Asthma costs the U.S. economy more than $80 billion annually in medical expenses, missed work and school days and deaths, according to new research published online in the Annals of the American Thoracic Society.
In "The Economic Burden of Asthma in the United States, 2008-2013," researchers from the Centers for Disease Control and Prevention analyzed data from the Medical Expenditure Panel Survey, the most comprehensive source of data on health care use, expenditures, payment source and health insurance coverage in the U.S.
"The cost of asthma is one of the most important measures of the burden of the disease," said Tursynbek Nurmagambetov, PhD, lead study author and health economist at the Centers for Disease Control and Prevention. "Cost studies can influence health policy decisions and help decision makers understand the scale, seriousness and implications of asthma, so that resources can be identified to improve disease management and reduce the burden of asthma."
Of 213,994 respondents to the survey over a six-year period, the study identified 10,237 people with treated asthma.

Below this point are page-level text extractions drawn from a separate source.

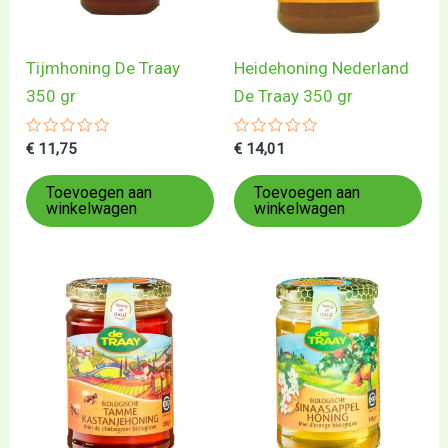
Tijmhoning De Traay
Heidehoning Nederland
350 gr
De Traay 350 gr
Gewaardeerd
Gewaardeerd
€
11,75
€
14,01
0
0
uit
uit
5
5
Toevoegen aan
Toevoegen aan
winkelwagen
winkelwagen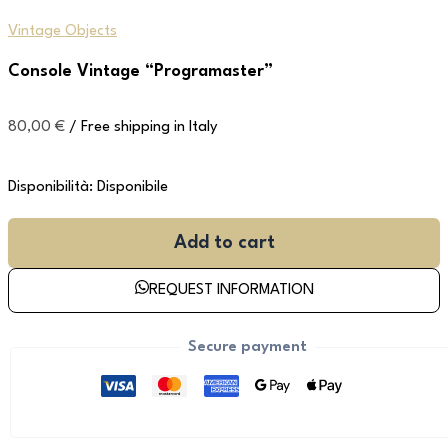
Vintage Objects
Console Vintage “Programaster”
80,00
€
/ Free shipping in Italy
Disponibilità:
Disponibile
Add to cart
REQUEST INFORMATION
Secure payment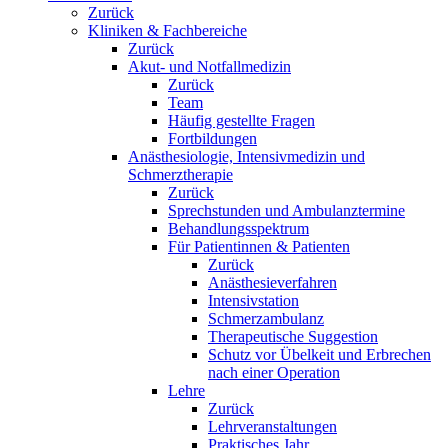
Zurück
Kliniken & Fachbereiche
Zurück
Akut- und Notfallmedizin
Zurück
Team
Häufig gestellte Fragen
Fortbildungen
Anästhesiologie, Intensivmedizin und
Schmerztherapie
Zurück
Sprechstunden und Ambulanztermine
Behandlungsspektrum
Für Patientinnen & Patienten
Zurück
Anästhesieverfahren
Intensivstation
Schmerzambulanz
Therapeutische Suggestion
Schutz vor Übelkeit und Erbrechen
nach einer Operation
Lehre
Zurück
Lehrveranstaltungen
Praktisches Jahr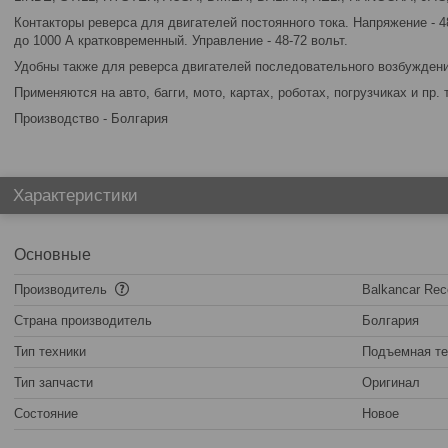
Контакторы реверса для двигателей постоянного тока. Напряжение - 48
до 1000 А кратковременный. Управление - 48-72 вольт.
Удобны также для реверса двигателей последовательного возбуждени
Применяются на авто, багги, мото, картах, роботах, погрузчиках и пр. 
Производство - Болгария
Характеристики
Основные
Производитель
Balkancar Rec
Страна производитель
Болгария
Тип техники
Подъемная те
Тип запчасти
Оригинал
Состояние
Новое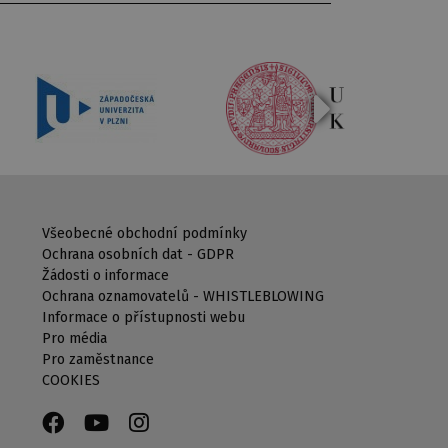
Všeobecné obchodní podmínky
Ochrana osobních dat - GDPR
Žádosti o informace
Ochrana oznamovatelů - WHISTLEBLOWING
Informace o přístupnosti webu
Pro média
Pro zaměstnance
COOKIES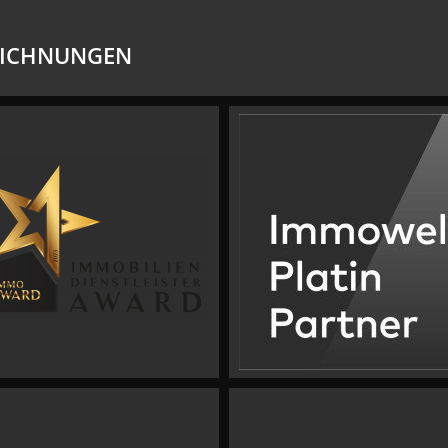
EICHNUNGEN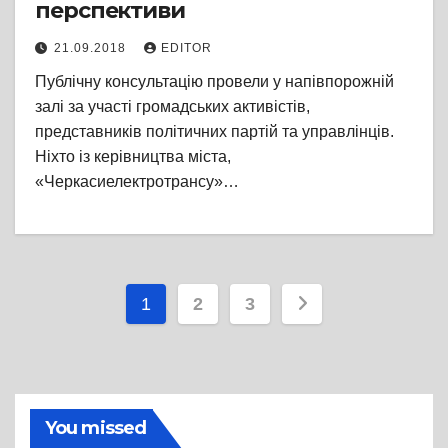
перспективи
21.09.2018
EDITOR
Публічну консультацію провели у напівпорожній
залі за участі громадських активістів,
представників політичних партій та управлінців.
Ніхто із керівництва міста,
«Черкасиелектротрансу»…
Пагінація
1
2
3
записів
You missed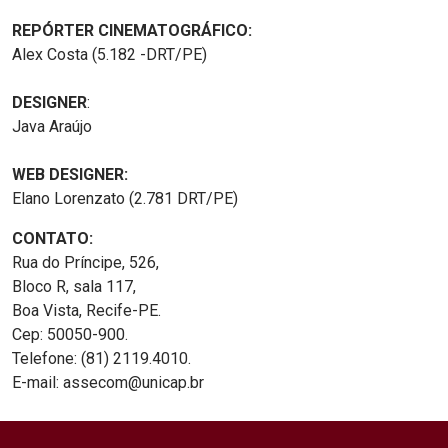
REPÓRTER CINEMATOGRÁFICO:
Alex Costa (5.182 -DRT/PE)
DESIGNER
:
Java Araújo
WEB DESIGNER:
Elano Lorenzato (2.781 DRT/PE)
CONTATO:
Rua do Príncipe, 526,
Bloco R, sala 117,
Boa Vista, Recife-PE.
Cep: 50050-900.
Telefone: (81) 2119.4010.
E-mail: assecom@unicap.br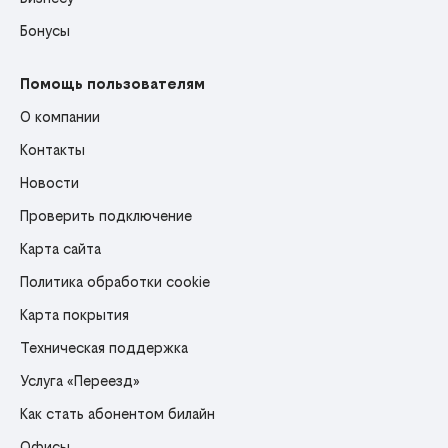
Бонусы
Помощь пользователям
О компании
Контакты
Новости
Проверить подключение
Карта сайта
Политика обработки cookie
Карта покрытия
Техническая поддержка
Услуга «Переезд»
Как стать абонентом билайн
Офисы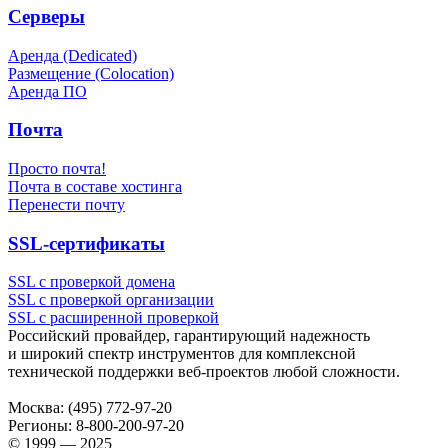
Серверы
Аренда (Dedicated)
Размещение (Colocation)
Аренда ПО
Почта
Просто почта!
Почта в составе хостинга
Перенести почту
SSL-сертификаты
SSL с проверкой домена
SSL с проверкой организации
SSL с расширенной проверкой
Российский провайдер, гарантирующий надежность
и широкий спектр инструментов для комплексной
технической поддержки
веб-проектов
любой сложности.
Москва:
(495) 772-97-20
Регионы:
8-800-200-97-20
© 1999 — 2025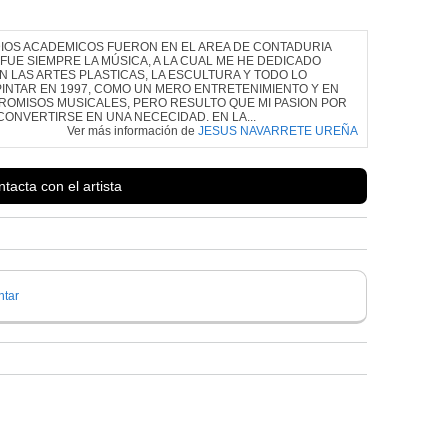
IOS ACADEMICOS FUERON EN EL AREA DE CONTADURIA
FUE SIEMPRE LA MÚSICA, A LA CUAL ME HE DEDICADO
N LAS ARTES PLASTICAS, LA ESCULTURA Y TODO LO
INTAR EN 1997, COMO UN MERO ENTRETENIMIENTO Y EN
PROMISOS MUSICALES, PERO RESULTO QUE MI PASION POR
CONVERTIRSE EN UNA NECECIDAD. EN LA...
Ver más información de
JESUS NAVARRETE UREÑA
tacta con el artista
tar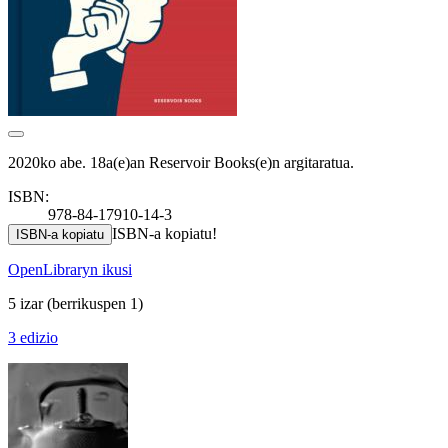
2020ko abe. 18a(e)an Reservoir Books(e)n argitaratua.
ISBN:
978-84-17910-14-3
ISBN-a kopiatu!
ISBN-a kopiatu
OpenLibraryn ikusi
5 izar
(berrikuspen 1)
3 edizio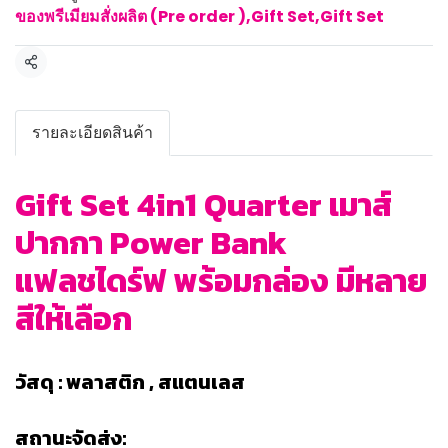
ของพรีเมียมสั่งผลิต (Pre order )
,
Gift Set
,
Gift Set
แชร์
รายละเอียดสินค้า
Gift Set 4in1 Quarter เมาส์
ปากกา Power Bank
แฟลชไดร์ฟ พร้อมกล่อง มีหลาย
สีให้เลือก
วัสดุ : พลาสติก , สแตนเลส
สถานะจัดส่ง: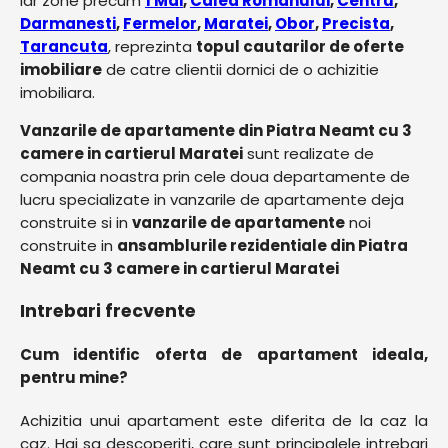
iar zone precum
1 Mai
,
Calea Romanului
,
Centru
,
Darmanesti
,
Fermelor
,
Maratei
,
Obor
,
Precista
,
Tarancuta
, reprezinta
topul cautarilor de oferte
imobiliare
de catre clientii dornici de o achizitie
imobiliara.
Vanzarile de apartamente din Piatra Neamt cu 3
camere in cartierul Maratei
sunt realizate de
compania noastra prin cele doua departamente de
lucru specializate in vanzarile de apartamente deja
construite si in
vanzarile de apartamente
noi
construite in
ansamblurile rezidentiale din Piatra
Neamt cu 3 camere in cartierul Maratei
Intrebari frecvente
Cum identific oferta de apartament ideala,
pentru mine?
Achizitia unui apartament este diferita de la caz la
caz. Hai sa descoperiti, care sunt principalele intrebari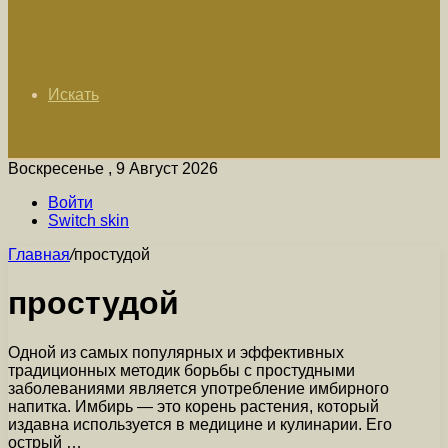
Искать
Воскресенье , 9 Август 2026
Войти
Switch skin
Главная
/
простудой
простудой
Одной из самых популярных и эффективных
традиционных методик борьбы с простудными
заболеваниями является употребление имбирного
напитка. Имбирь — это корень растения, который
издавна используется в медицине и кулинарии. Его
острый …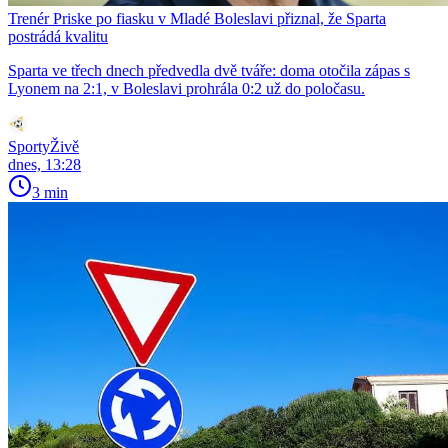
Trenér Priske po fiasku v Mladé Boleslavi přiznal, že Sparta
postrádá kvalitu
Sparta ve třech dnech předvedla dvě tváře: doma otočila zápas s
Lyonem na 2:1, v Boleslavi prohrála 0:2 už do poločasu.
SportyŽivě
dnes, 13:28
3 min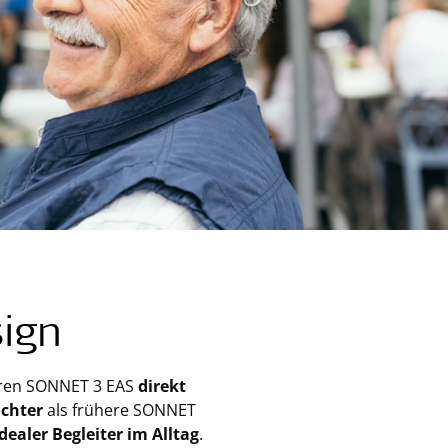
ign
Ihren SONNET 3 EAS
direkt
ichter
als frühere SONNET
idealer Begleiter im Alltag
.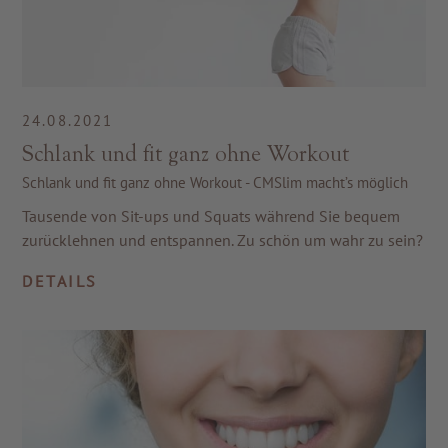
24.08.2021
Schlank und fit ganz ohne Workout
Schlank und fit ganz ohne Workout - CMSlim macht’s möglich
Tausende von Sit-ups und Squats während Sie bequem
zurücklehnen und entspannen. Zu schön um wahr zu sein?
DETAILS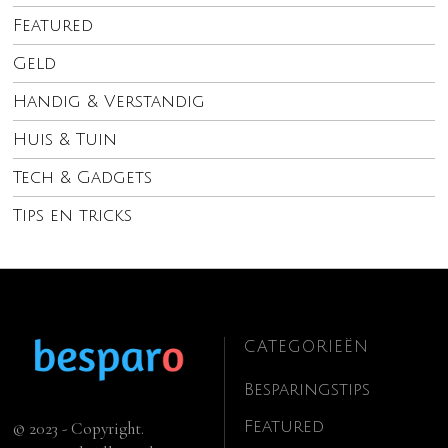
Featured
Geld
Handig & Verstandig
Huis & Tuin
Tech & Gadgets
Tips en tricks
CATEGORIEËN
Besparingstips
Featured
© 2023 - Copyright.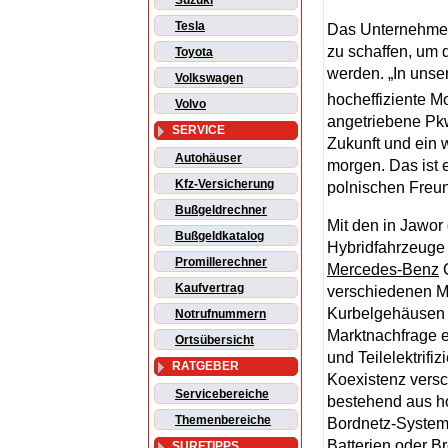
Suzuki
Tesla
Das Unternehmen 
zu schaffen, um 
Toyota
werden. „In uns
Volkswagen
hocheffiziente M
Volvo
angetriebene Pkw 
SERVICE
Zukunft und ein 
Autohäuser
morgen. Das ist 
Kfz-Versicherung
polnischen Freun
Bußgeldrechner
Mit den in Jawor 
Bußgeldkatalog
Hybridfahrzeuge 
Promillerechner
Mercedes-Benz
C
Kaufvertrag
verschiedenen M
Kurbelgehäusen a
Notrufnummern
Marktnachfrage e
Ortsübersicht
und Teilelektrifi
RATGEBER
Koexistenz versc
Servicebereiche
bestehend aus ho
Themenbereiche
Bordnetz-Systeme
Batterien oder B
SURFTIPPS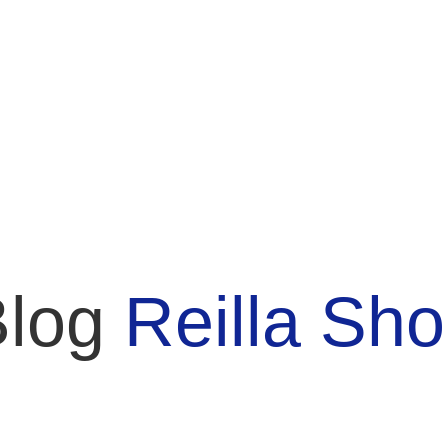
Blog
Reilla Sh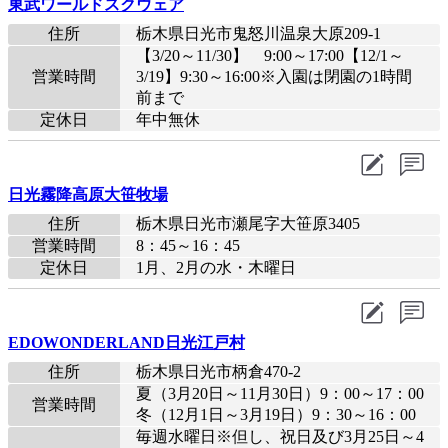
東武ワールドスクウェア
住所
栃木県日光市鬼怒川温泉大原209-1
【3/20～11/30】 9:00～17:00【12/1～
営業時間
3/19】9:30～16:00※入園は閉園の1時間
前まで
定休日
年中無休
日光霧降高原大笹牧場
住所
栃木県日光市瀬尾字大笹原3405
営業時間
8：45～16：45
定休日
1月、2月の水・木曜日
EDOWONDERLAND日光江戸村
住所
栃木県日光市柄倉470-2
夏（3月20日～11月30日）9：00～17：00
営業時間
冬（12月1日～3月19日）9：30～16：00
毎週水曜日※但し、祝日及び3月25日～4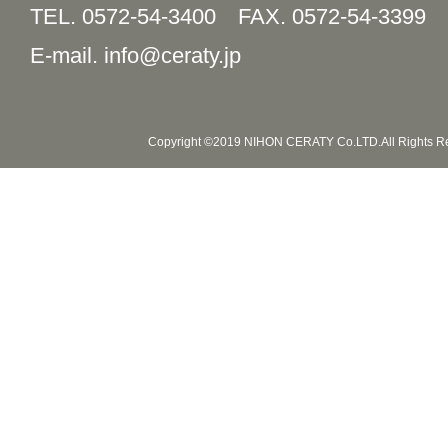
TEL. 0572-54-3400
FAX. 0572-54-3399
E-mail. info@ceraty.jp
Copyright ©2019 NIHON CERATY Co.LTD.All Rights R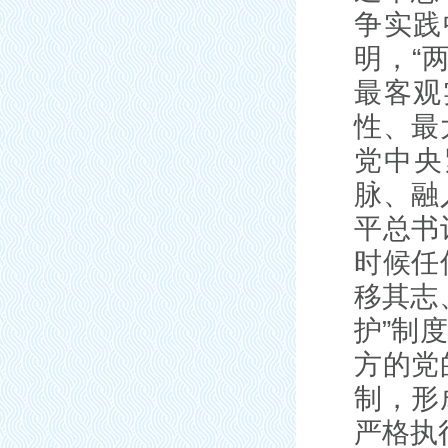
争实践
明，“
最客观
性、最
党中央
脉、融
平总书
时候任
移其志
护”制
方的党
制，形
严格执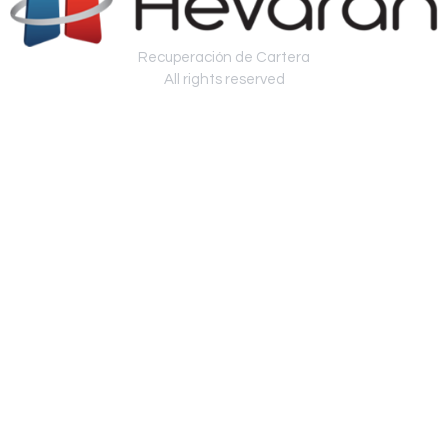
Recuperación de Cartera
All rights reserved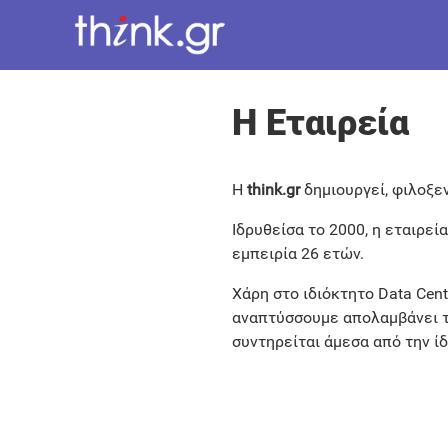
Η Εταιρεία
Η
think.gr
δημιουργεί, φιλοξεν
Ιδρυθείσα το 2000, η εταιρεί
εμπειρία 26 ετών.
Χάρη στο ιδιόκτητο Data Cen
αναπτύσσουμε απολαμβάνει τη
συντηρείται άμεσα από την ί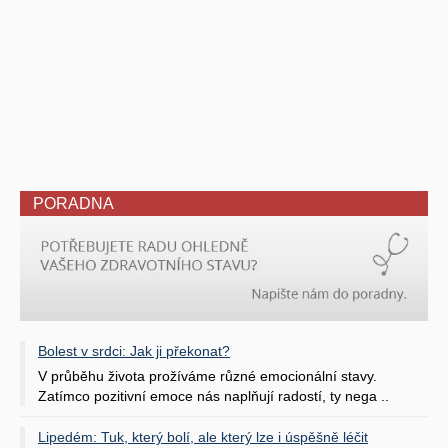
PORADNA
Bolest v srdci: Jak ji překonat?
V průběhu života prožíváme různé emocionální stavy.
Zatímco pozitivní emoce nás naplňují radostí, ty nega ..
Lipedém: Tuk, který bolí, ale který lze i úspěšně léčit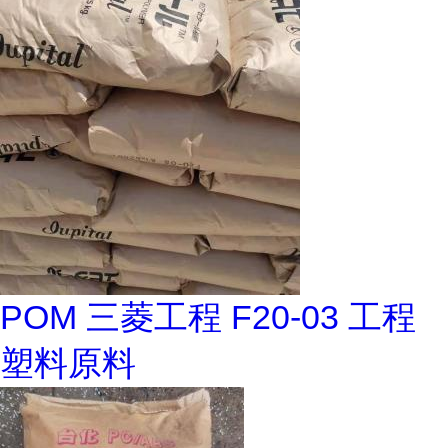
POM 三菱工程 F20-03 工程
塑料原料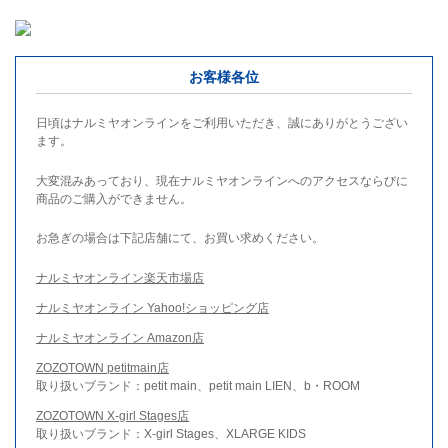
お客様各位
日頃はナルミヤオンラインをご利用いただき、誠にありがとうござい
ます。
大変混みあっており、現在ナルミヤオンラインへのアクセスならびに
商品のご購入ができません。
お急ぎの場合は下記店舗にて、お買い求めください。
ナルミヤオンライン楽天市場店
ナルミヤオンライン Yahoo!ショッピング店
ナルミヤオンライン Amazon店
ZOZOTOWN petitmain店
取り扱いブランド：petit main、petit main LIEN、b・ROOM
ZOZOTOWN X-girl Stages店
取り扱いブランド：X-girl Stages、XLARGE KIDS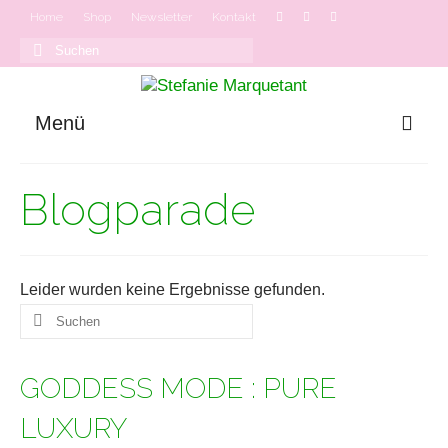
Home
Shop
Newsletter
Kontakt
Suchen
nach:
Menü
GODDESS MODE
Blogparade
Onlinekurse
Podcast
Leider wurden keine Ergebnisse gefunden.
Suchen
nach:
GODDESS MODE : PURE
LUXURY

The researchers defined treated asthma as having at least one medical encounter for asthma or having a prescription for at least one asthma medicine filled during a calendar year. Based on the pooled sample, researchers estimated average annual numbers and costs for the U.S. population.
Based on the 2008-2013 pooled sample, the study estimated (all costs are expressed in 2015 U.S. dollars):
-About 15.4 million people in the U.S. had treated asthma each year.
-The total annual cost of asthma in the U.S., including medical care, absenteeism and mortality, was $81.9 billion.
-The annual per-person medical cost of asthma was $3,266. Of that, $1,830 was for prescriptions, $640 for office visits, $529 for hospitalizations, $176 for hospital outpatient visits and $105 for emergency room care.
-Asthma-related mortality cost $29 billion per year, representing on average 3,168 deaths.
-Missed work and school days combined cost $3 billion per year, representing 8.7 million workdays and 5.2 million school days lost due to asthma.
-People with no health insurance had significantly lower per person total medical expenditure for asthma compared to insured people.
According to the authors, the study likely underestimated the total cost of asthma to the U.S. economy because their analysis did not include people whose asthma went untreated. The study also did not include nonmedical costs associated with asthma, including transportation expenses, time lost waiting for appointments and diminished productivity while functioning at work or school with asthma.
"The findings of the paper highlight the critical need to support and further strengthen asthma control strategies," Dr. Nurmagambetov said. "CDC's National Asthma Control Program was founded in 1999 to help reduce the burden of asthma in the United States. In order to reduce asthma-related ER visits, hospitalizations, absenteeism and mortality, we need to support guidelines-based care, expand self-management education and reduce environmental asthma triggers at homes."